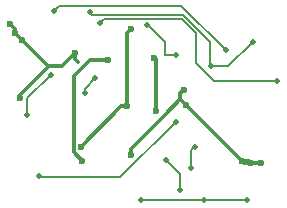
<source format=gbl>
%TF.GenerationSoftware,KiCad,Pcbnew,6.0.4-6f826c9f35~116~ubuntu20.04.1*%
%TF.CreationDate,2022-03-30T22:07:09-04:00*%
%TF.ProjectId,v0.1_TACS_board,76302e31-5f54-4414-9353-5f626f617264,rev?*%
%TF.SameCoordinates,Original*%
%TF.FileFunction,Copper,L2,Bot*%
%TF.FilePolarity,Positive*%
%FSLAX46Y46*%
G04 Gerber Fmt 4.6, Leading zero omitted, Abs format (unit mm)*
G04 Created by KiCad (PCBNEW 6.0.4-6f826c9f35~116~ubuntu20.04.1) date 2022-03-30 22:07:09*
%MOMM*%
%LPD*%
G01*
G04 APERTURE LIST*
%TA.AperFunction,ViaPad*%
%ADD10C,0.500000*%
%TD*%
%TA.AperFunction,ViaPad*%
%ADD11C,0.600000*%
%TD*%
%TA.AperFunction,Conductor*%
%ADD12C,0.150000*%
%TD*%
%TA.AperFunction,Conductor*%
%ADD13C,0.300000*%
%TD*%
G04 APERTURE END LIST*
D10*
%TO.N,/SET_V_GPIO*%
X63600000Y-50000000D03*
D11*
%TO.N,-9V*%
X71434382Y-37546848D03*
D10*
%TO.N,Net-(R1-Pad2)*%
X72775500Y-37224500D03*
X75200000Y-39700000D03*
%TO.N,Net-(Q5-Pad3)*%
X83800000Y-41900000D03*
X68800000Y-37000000D03*
%TO.N,Net-(Q1-Pad1)*%
X67900000Y-36100000D03*
D11*
%TO.N,-BATT*%
X71400000Y-48200000D03*
%TO.N,+9V*%
X69500000Y-40200000D03*
X67300000Y-48700000D03*
%TO.N,-BATT*%
X61200000Y-37100000D03*
X62200000Y-38500000D03*
X61600000Y-37900000D03*
%TO.N,+9V*%
X73400000Y-40000000D03*
X73500000Y-44500000D03*
%TO.N,-BATT*%
X80800000Y-48700000D03*
X81600000Y-48900000D03*
X75900000Y-42700000D03*
X76100000Y-44000000D03*
X82400000Y-48900000D03*
D10*
%TO.N,Net-(Q2-Pad1)*%
X77575489Y-52024511D03*
%TO.N,Net-(C4-Pad2)*%
X68400000Y-41700000D03*
X67500000Y-43000000D03*
%TO.N,Net-(Q2-Pad2)*%
X76500000Y-49300000D03*
X76800000Y-47500000D03*
D11*
%TO.N,-BATT*%
X66700000Y-39600000D03*
X62025500Y-43400000D03*
%TO.N,-9V*%
X71100000Y-44100000D03*
X67200000Y-47500000D03*
D10*
%TO.N,Net-(Q1-Pad3)*%
X64925000Y-36000000D03*
X79424500Y-39349500D03*
%TO.N,Net-(Q1-Pad1)*%
X78200000Y-40700000D03*
X81700000Y-38600000D03*
%TO.N,/SET_V_GPIO*%
X75200000Y-45400000D03*
%TO.N,Net-(C2-Pad1)*%
X64600000Y-41400000D03*
X62600000Y-44800000D03*
%TO.N,Net-(Q3-Pad1)*%
X75600000Y-51200000D03*
X74400000Y-48600000D03*
%TO.N,Net-(Q2-Pad1)*%
X72300000Y-52000000D03*
X81200000Y-52000000D03*
%TD*%
D12*
%TO.N,/SET_V_GPIO*%
X63700000Y-50100000D02*
X63600000Y-50000000D01*
X70500000Y-50100000D02*
X63700000Y-50100000D01*
D13*
%TO.N,-9V*%
X71434382Y-37546848D02*
X71100000Y-37881230D01*
X71100000Y-37881230D02*
X71100000Y-44100000D01*
D12*
%TO.N,Net-(R1-Pad2)*%
X72775500Y-37224500D02*
X72824500Y-37224500D01*
X72824500Y-37224500D02*
X74281630Y-38681630D01*
X74281630Y-38681630D02*
X74281630Y-39700000D01*
X74281630Y-39700000D02*
X75200000Y-39700000D01*
%TO.N,Net-(Q5-Pad3)*%
X78400000Y-41900000D02*
X83800000Y-41900000D01*
X76900000Y-40400000D02*
X78400000Y-41900000D01*
X69500000Y-36700000D02*
X75700000Y-36700000D01*
X75700000Y-36700000D02*
X76900000Y-37900000D01*
X76900000Y-37900000D02*
X76900000Y-40400000D01*
X69100000Y-36700000D02*
X69500000Y-36700000D01*
X68800000Y-37000000D02*
X69100000Y-36700000D01*
%TO.N,Net-(Q1-Pad3)*%
X64925000Y-36000000D02*
X65349511Y-35575489D01*
X65349511Y-35575489D02*
X75650489Y-35575489D01*
X75650489Y-35575489D02*
X79424500Y-39349500D01*
%TO.N,Net-(Q1-Pad1)*%
X68149520Y-36349520D02*
X67900000Y-36100000D01*
X72100000Y-36349520D02*
X68149520Y-36349520D01*
X75849520Y-36349520D02*
X72100000Y-36349520D01*
X78100000Y-38600000D02*
X75849520Y-36349520D01*
X78200000Y-40700000D02*
X78100000Y-40600000D01*
X78100000Y-40600000D02*
X78100000Y-38600000D01*
D13*
%TO.N,-BATT*%
X71400000Y-47700000D02*
X71400000Y-48200000D01*
X74300000Y-44800000D02*
X71400000Y-47700000D01*
X75600000Y-43500000D02*
X74300000Y-44800000D01*
%TO.N,+9V*%
X67918548Y-40200000D02*
X69500000Y-40200000D01*
X66918548Y-41200000D02*
X67918548Y-40200000D01*
X66900000Y-41200000D02*
X66918548Y-41200000D01*
X67300000Y-48700000D02*
X66550489Y-47950489D01*
X66550489Y-47950489D02*
X66550489Y-41549511D01*
X66550489Y-41549511D02*
X66900000Y-41200000D01*
%TO.N,-BATT*%
X61600000Y-37900000D02*
X61600000Y-37500000D01*
X61600000Y-37500000D02*
X61200000Y-37100000D01*
X66700000Y-39600000D02*
X66700000Y-40100000D01*
X66700000Y-40100000D02*
X66900000Y-40300000D01*
X61600000Y-37900000D02*
X64400000Y-40700000D01*
X64400000Y-40700000D02*
X64700000Y-40700000D01*
%TO.N,+9V*%
X73500000Y-44500000D02*
X73500000Y-40100000D01*
X73500000Y-40100000D02*
X73400000Y-40000000D01*
%TO.N,-BATT*%
X80800000Y-48700000D02*
X81400000Y-48700000D01*
X81400000Y-48700000D02*
X81600000Y-48900000D01*
X82400000Y-48900000D02*
X81600000Y-48900000D01*
X75900000Y-42700000D02*
X75600000Y-43000000D01*
X75600000Y-43000000D02*
X75600000Y-43500000D01*
X82400000Y-48900000D02*
X81000000Y-48900000D01*
X81000000Y-48900000D02*
X75600000Y-43500000D01*
X82400000Y-48900000D02*
X81000000Y-48900000D01*
D12*
%TO.N,Net-(Q2-Pad1)*%
X77575489Y-52024511D02*
X72324511Y-52024511D01*
%TO.N,Net-(C4-Pad2)*%
X68400000Y-41700000D02*
X67500000Y-42600000D01*
X67500000Y-42600000D02*
X67500000Y-43000000D01*
%TO.N,Net-(Q2-Pad2)*%
X76800000Y-47500000D02*
X76500000Y-47800000D01*
X76500000Y-47800000D02*
X76500000Y-49300000D01*
D13*
%TO.N,-BATT*%
X64452162Y-40700000D02*
X64700000Y-40700000D01*
X62025500Y-43126662D02*
X64452162Y-40700000D01*
X62025500Y-43400000D02*
X62025500Y-43126662D01*
X64700000Y-40700000D02*
X65600000Y-40700000D01*
X65600000Y-40700000D02*
X66700000Y-39600000D01*
%TO.N,-9V*%
X70600000Y-44100000D02*
X71100000Y-44100000D01*
X67200000Y-47500000D02*
X70600000Y-44100000D01*
D12*
%TO.N,Net-(Q1-Pad1)*%
X79600000Y-40700000D02*
X78200000Y-40700000D01*
X81700000Y-38600000D02*
X79600000Y-40700000D01*
%TO.N,/SET_V_GPIO*%
X70500000Y-50100000D02*
X75200000Y-45400000D01*
%TO.N,Net-(C2-Pad1)*%
X62600000Y-43400000D02*
X64600000Y-41400000D01*
X62600000Y-44800000D02*
X62600000Y-43400000D01*
%TO.N,Net-(Q3-Pad1)*%
X75600000Y-49800000D02*
X75600000Y-51200000D01*
X74400000Y-48600000D02*
X75600000Y-49800000D01*
%TO.N,Net-(Q2-Pad1)*%
X81200000Y-52000000D02*
X81175489Y-52024511D01*
X72324511Y-52024511D02*
X72300000Y-52000000D01*
X81175489Y-52024511D02*
X77575489Y-52024511D01*
%TD*%
M02*

</source>
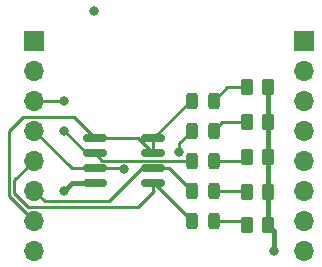
<source format=gtl>
%TF.GenerationSoftware,KiCad,Pcbnew,7.0.10*%
%TF.CreationDate,2024-10-03T23:04:49-07:00*%
%TF.ProjectId,e155 pcb,65313535-2070-4636-922e-6b696361645f,rev?*%
%TF.SameCoordinates,Original*%
%TF.FileFunction,Copper,L1,Top*%
%TF.FilePolarity,Positive*%
%FSLAX46Y46*%
G04 Gerber Fmt 4.6, Leading zero omitted, Abs format (unit mm)*
G04 Created by KiCad (PCBNEW 7.0.10) date 2024-10-03 23:04:49*
%MOMM*%
%LPD*%
G01*
G04 APERTURE LIST*
G04 Aperture macros list*
%AMRoundRect*
0 Rectangle with rounded corners*
0 $1 Rounding radius*
0 $2 $3 $4 $5 $6 $7 $8 $9 X,Y pos of 4 corners*
0 Add a 4 corners polygon primitive as box body*
4,1,4,$2,$3,$4,$5,$6,$7,$8,$9,$2,$3,0*
0 Add four circle primitives for the rounded corners*
1,1,$1+$1,$2,$3*
1,1,$1+$1,$4,$5*
1,1,$1+$1,$6,$7*
1,1,$1+$1,$8,$9*
0 Add four rect primitives between the rounded corners*
20,1,$1+$1,$2,$3,$4,$5,0*
20,1,$1+$1,$4,$5,$6,$7,0*
20,1,$1+$1,$6,$7,$8,$9,0*
20,1,$1+$1,$8,$9,$2,$3,0*%
G04 Aperture macros list end*
%TA.AperFunction,SMDPad,CuDef*%
%ADD10RoundRect,0.243750X0.243750X0.456250X-0.243750X0.456250X-0.243750X-0.456250X0.243750X-0.456250X0*%
%TD*%
%TA.AperFunction,SMDPad,CuDef*%
%ADD11RoundRect,0.150000X-0.825000X-0.150000X0.825000X-0.150000X0.825000X0.150000X-0.825000X0.150000X0*%
%TD*%
%TA.AperFunction,SMDPad,CuDef*%
%ADD12RoundRect,0.250000X-0.262500X-0.450000X0.262500X-0.450000X0.262500X0.450000X-0.262500X0.450000X0*%
%TD*%
%TA.AperFunction,ComponentPad*%
%ADD13R,1.700000X1.700000*%
%TD*%
%TA.AperFunction,ComponentPad*%
%ADD14O,1.700000X1.700000*%
%TD*%
%TA.AperFunction,ViaPad*%
%ADD15C,0.800000*%
%TD*%
%TA.AperFunction,Conductor*%
%ADD16C,0.250000*%
%TD*%
%TA.AperFunction,Conductor*%
%ADD17C,0.381000*%
%TD*%
G04 APERTURE END LIST*
D10*
%TO.P,D4,1,K*%
%TO.N,Net-(D4-K)*%
X165100000Y-101600000D03*
%TO.P,D4,2,A*%
%TO.N,/MOSI*%
X163225000Y-101600000D03*
%TD*%
D11*
%TO.P,U1,1,VDDD*%
%TO.N,/+3.3V*%
X155005000Y-97155000D03*
%TO.P,U1,2,CE*%
%TO.N,/CS*%
X155005000Y-98425000D03*
%TO.P,U1,3,SCLK*%
%TO.N,/SCK*%
X155005000Y-99695000D03*
%TO.P,U1,4,GND*%
%TO.N,GND*%
X155005000Y-100965000D03*
%TO.P,U1,5,SDO*%
%TO.N,/MISO*%
X159955000Y-100965000D03*
%TO.P,U1,6,SDI*%
%TO.N,/MOSI*%
X159955000Y-99695000D03*
%TO.P,U1,7,SERMODE*%
%TO.N,/+3.3V*%
X159955000Y-98425000D03*
%TO.P,U1,8,VDDA*%
X159955000Y-97155000D03*
%TD*%
D12*
%TO.P,R5,1*%
%TO.N,Net-(D5-K)*%
X167852500Y-104535000D03*
%TO.P,R5,2*%
%TO.N,GND*%
X169677500Y-104535000D03*
%TD*%
%TO.P,R4,1*%
%TO.N,Net-(D4-K)*%
X167852500Y-101715000D03*
%TO.P,R4,2*%
%TO.N,GND*%
X169677500Y-101715000D03*
%TD*%
%TO.P,R3,1*%
%TO.N,Net-(D3-K)*%
X167852500Y-98765000D03*
%TO.P,R3,2*%
%TO.N,GND*%
X169677500Y-98765000D03*
%TD*%
%TO.P,R2,1*%
%TO.N,Net-(D2-K)*%
X167852500Y-95815000D03*
%TO.P,R2,2*%
%TO.N,GND*%
X169677500Y-95815000D03*
%TD*%
%TO.P,R1,1*%
%TO.N,Net-(D1-K)*%
X167852500Y-92865000D03*
%TO.P,R1,2*%
%TO.N,GND*%
X169677500Y-92865000D03*
%TD*%
D10*
%TO.P,D5,2,A*%
%TO.N,/MISO*%
X163225000Y-104140000D03*
%TO.P,D5,1,K*%
%TO.N,Net-(D5-K)*%
X165100000Y-104140000D03*
%TD*%
%TO.P,D3,1,K*%
%TO.N,Net-(D3-K)*%
X165100000Y-99060000D03*
%TO.P,D3,2,A*%
%TO.N,/CS*%
X163225000Y-99060000D03*
%TD*%
%TO.P,D2,2,A*%
%TO.N,/SCK*%
X163225000Y-96520000D03*
%TO.P,D2,1,K*%
%TO.N,Net-(D2-K)*%
X165100000Y-96520000D03*
%TD*%
%TO.P,D1,2,A*%
%TO.N,/+3.3V*%
X163225000Y-93980000D03*
%TO.P,D1,1,K*%
%TO.N,Net-(D1-K)*%
X165100000Y-93980000D03*
%TD*%
D13*
%TO.P,J3,1,Pin_1*%
%TO.N,unconnected-(J3-Pin_1-Pad1)*%
X172720000Y-88900000D03*
D14*
%TO.P,J3,2,Pin_2*%
%TO.N,unconnected-(J3-Pin_2-Pad2)*%
X172720000Y-91440000D03*
%TO.P,J3,3,Pin_3*%
%TO.N,unconnected-(J3-Pin_3-Pad3)*%
X172720000Y-93980000D03*
%TO.P,J3,4,Pin_4*%
%TO.N,unconnected-(J3-Pin_4-Pad4)*%
X172720000Y-96520000D03*
%TO.P,J3,5,Pin_5*%
%TO.N,unconnected-(J3-Pin_5-Pad5)*%
X172720000Y-99060000D03*
%TO.P,J3,6,Pin_6*%
%TO.N,unconnected-(J3-Pin_6-Pad6)*%
X172720000Y-101600000D03*
%TO.P,J3,7,Pin_7*%
%TO.N,unconnected-(J3-Pin_7-Pad7)*%
X172720000Y-104140000D03*
%TO.P,J3,8,Pin_8*%
%TO.N,unconnected-(J3-Pin_8-Pad8)*%
X172720000Y-106680000D03*
%TD*%
%TO.P,J2,8,Pin_8*%
%TO.N,GND*%
X149860000Y-106680000D03*
%TO.P,J2,7,Pin_7*%
%TO.N,/+3.3V*%
X149860000Y-104140000D03*
%TO.P,J2,6,Pin_6*%
%TO.N,/MOSI*%
X149860000Y-101600000D03*
%TO.P,J2,5,Pin_5*%
%TO.N,/MISO*%
X149860000Y-99060000D03*
%TO.P,J2,4,Pin_4*%
%TO.N,/SCK*%
X149860000Y-96520000D03*
%TO.P,J2,3,Pin_3*%
%TO.N,/CS*%
X149860000Y-93980000D03*
%TO.P,J2,2,Pin_2*%
%TO.N,unconnected-(J2-Pin_2-Pad2)*%
X149860000Y-91440000D03*
D13*
%TO.P,J2,1,Pin_1*%
%TO.N,unconnected-(J2-Pin_1-Pad1)*%
X149860000Y-88900000D03*
%TD*%
D15*
%TO.N,*%
X154940000Y-86360000D03*
X154940000Y-86360000D03*
X154940000Y-86360000D03*
X154940000Y-86360000D03*
%TO.N,/SCK*%
X162137500Y-98335000D03*
X157480000Y-99785000D03*
%TO.N,GND*%
X170180000Y-106680000D03*
X152400000Y-101600000D03*
%TO.N,/CS*%
X152400000Y-96520000D03*
X152400000Y-93980000D03*
%TD*%
D16*
%TO.N,Net-(D1-K)*%
X165100000Y-93980000D02*
X166215000Y-92865000D01*
X166215000Y-92865000D02*
X167852500Y-92865000D01*
%TO.N,Net-(D2-K)*%
X165100000Y-96520000D02*
X165805000Y-95815000D01*
X165805000Y-95815000D02*
X167852500Y-95815000D01*
%TO.N,Net-(D3-K)*%
X165100000Y-99060000D02*
X167557500Y-99060000D01*
X167557500Y-99060000D02*
X167852500Y-98765000D01*
%TO.N,Net-(D4-K)*%
X165100000Y-101600000D02*
X167737500Y-101600000D01*
X167737500Y-101600000D02*
X167852500Y-101715000D01*
%TO.N,Net-(D5-K)*%
X165100000Y-104140000D02*
X167457500Y-104140000D01*
X167457500Y-104140000D02*
X167852500Y-104535000D01*
%TO.N,/SCK*%
X162137500Y-98335000D02*
X162137500Y-97607500D01*
X162137500Y-97607500D02*
X163225000Y-96520000D01*
X157295000Y-99695000D02*
X157480000Y-99510000D01*
X157480000Y-99510000D02*
X157480000Y-99785000D01*
X155005000Y-99695000D02*
X157295000Y-99695000D01*
D17*
%TO.N,GND*%
X169677500Y-95815000D02*
X169677500Y-92865000D01*
X169677500Y-98765000D02*
X169677500Y-95815000D01*
X169677500Y-101715000D02*
X169677500Y-98765000D01*
X169677500Y-104535000D02*
X169677500Y-101715000D01*
X170180000Y-106680000D02*
X170180000Y-105037500D01*
X170180000Y-105037500D02*
X169677500Y-104535000D01*
X153035000Y-100965000D02*
X152400000Y-101600000D01*
X155005000Y-100965000D02*
X153035000Y-100965000D01*
D16*
%TO.N,/+3.3V*%
X159955000Y-97155000D02*
X163130000Y-93980000D01*
X163130000Y-93980000D02*
X163225000Y-93980000D01*
X159955000Y-98425000D02*
X159955000Y-97155000D01*
X155005000Y-97155000D02*
X158685000Y-97155000D01*
X158685000Y-97155000D02*
X159955000Y-98425000D01*
%TO.N,/CS*%
X155005000Y-98425000D02*
X155640000Y-99060000D01*
X155640000Y-99060000D02*
X163225000Y-99060000D01*
X152400000Y-96520000D02*
X154305000Y-98425000D01*
X154305000Y-98425000D02*
X155005000Y-98425000D01*
X149860000Y-93980000D02*
X152400000Y-93980000D01*
%TO.N,/MOSI*%
X149860000Y-101600000D02*
X150775000Y-102515000D01*
X150775000Y-102515000D02*
X156160001Y-102515000D01*
X156160001Y-102515000D02*
X158980001Y-99695000D01*
X158980001Y-99695000D02*
X159955000Y-99695000D01*
%TO.N,/MISO*%
X149321396Y-102965000D02*
X158655000Y-102965000D01*
X148195000Y-101838604D02*
X149321396Y-102965000D01*
X148195000Y-100725000D02*
X148195000Y-101838604D01*
X158655000Y-102965000D02*
X160020000Y-101600000D01*
X149860000Y-99060000D02*
X148195000Y-100725000D01*
X160020000Y-101600000D02*
X159955000Y-101535000D01*
X159955000Y-101535000D02*
X159955000Y-100965000D01*
%TO.N,/SCK*%
X149860000Y-96520000D02*
X153035000Y-99695000D01*
X153035000Y-99695000D02*
X155005000Y-99695000D01*
%TO.N,/+3.3V*%
X147745000Y-102025000D02*
X147745000Y-96520000D01*
X149860000Y-104140000D02*
X147745000Y-102025000D01*
X147745000Y-96520000D02*
X148920000Y-95345000D01*
X148920000Y-95345000D02*
X153195000Y-95345000D01*
X153195000Y-95345000D02*
X155005000Y-97155000D01*
%TO.N,/MOSI*%
X159955000Y-99695000D02*
X161320000Y-99695000D01*
X161320000Y-99695000D02*
X163225000Y-101600000D01*
%TO.N,/MISO*%
X159955000Y-100965000D02*
X160050000Y-100965000D01*
X160050000Y-100965000D02*
X163225000Y-104140000D01*
%TD*%
M02*

</source>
#####
Goal of the exercise:
Take each line above that contains "Copper" and copy it out.

Task output:
%TF.FileFunction,Copper,L2,Bot*%
%TF.FileFunction,Copper,L1,Top*%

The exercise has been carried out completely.